15. A nozzle as claimed in claim 13 wherein the centrally located aperture intersects the channel perpendicularly to the inner surface of the channel and said plurality of apertures intersect the channel at an angle with respect to the inner surface of the channel.

16. A nozzle as claimed in claim 1, wherein a seal surrounding said closure member is positioned on a first side of the at least one aperture when the closure member is in said first position and on a second side of the at least one aperture when the closure member is in the second position.
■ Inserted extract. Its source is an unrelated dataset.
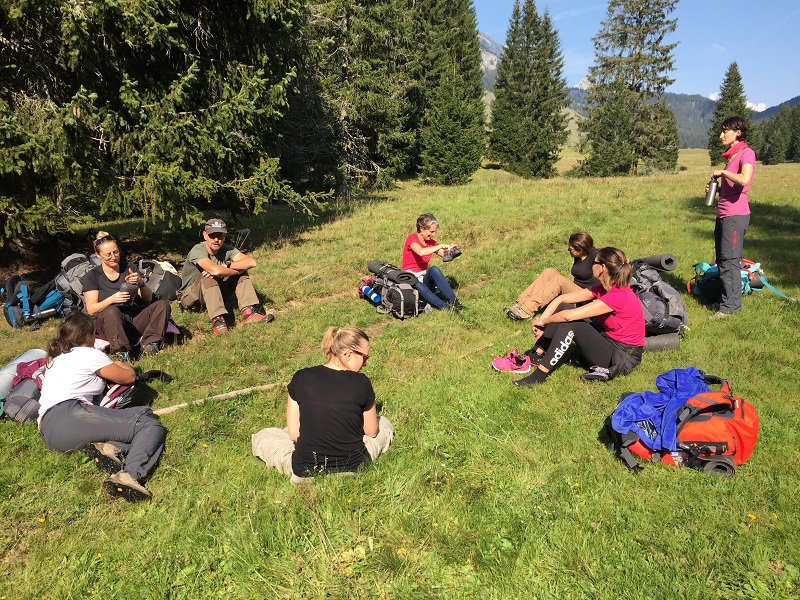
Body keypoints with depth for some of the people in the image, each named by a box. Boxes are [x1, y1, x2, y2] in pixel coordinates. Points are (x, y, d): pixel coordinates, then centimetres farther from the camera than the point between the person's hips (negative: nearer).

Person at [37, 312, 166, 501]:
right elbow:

17. A nozzle as claimed in claim 1 further comprising a rim extending around the housing and arranged in use for coupling the nozzle to a wall or ceiling.

18. A nozzle as claimed in claim 17, wherein the rim comprises a polymer and is integral with the housing.

19. A nozzle as claimed in claim 17, wherein the rim is in the form of a disc surrounding and integral with said housing.

20. A nozzle as claimed in claim 1 further comprising coupling means arranged to connect the nozzle to a ceiling or wall.

21. A fire suppression nozzle comprising a fluid inlet, fluid channel and fluid outlet, wherein the fluid outlet is in the form of a group of apertures formed through a portion of the nozzle and intersecting with a portion of said channel, said nozzle further comprising a closure member located within said channel and operable to fluidly connect the inlet with the group of apertures,

wherein the closure member is prevented from moving by a heat sensitive member,

wherein the nozzle is provided with an opening adjacent to the heat sensitive member such that in use the heat sensitive member is exposed to a room, and wherein the opening is configured to provide a passage for hot gas to pass through the nozzle from a side of the nozzle facing toward the room to a side of the nozzle facing away from the room.

22. A nozzle as claimed in claim 21 wherein the group comprises at least one aperture intersecting the channel at 90 degrees to its elongate axis and at least one aperture intersecting the channel at an angle of less than 90 degrees to its elongate axis.

23. A nozzle as claimed in claim 21 wherein the fire suppression nozzle comprises a polymer fire suppression nozzle and wherein the polymer comprises a fire retardant additive.

24. A fire suppression system comprising a plurality of distributed nozzles or apparatuses according to claim 21.

25. A fire suppression system as claimed in claim 24, wherein the plurality of distributed nozzles or apparatuses are fluidly connected to a water source by means of fire retardant flexible pipes.

26. A method of manufacturing a fire suppression nozzle or apparatus as claimed in claim 21 wherein the nozzle housing is injection molded.

27. A method as claimed in claim 26 wherein the at least one aperture is drilled through the polymer into the channel.

28. (canceled)

29. (canceled)

30. (canceled)

31. A nozzle as claimed in claim 1 wherein the fire suppression nozzle comprises a polymer fire suppression nozzle.

32. A nozzle as claimed in claim 31 wherein the polymer comprises a fire retardant additive.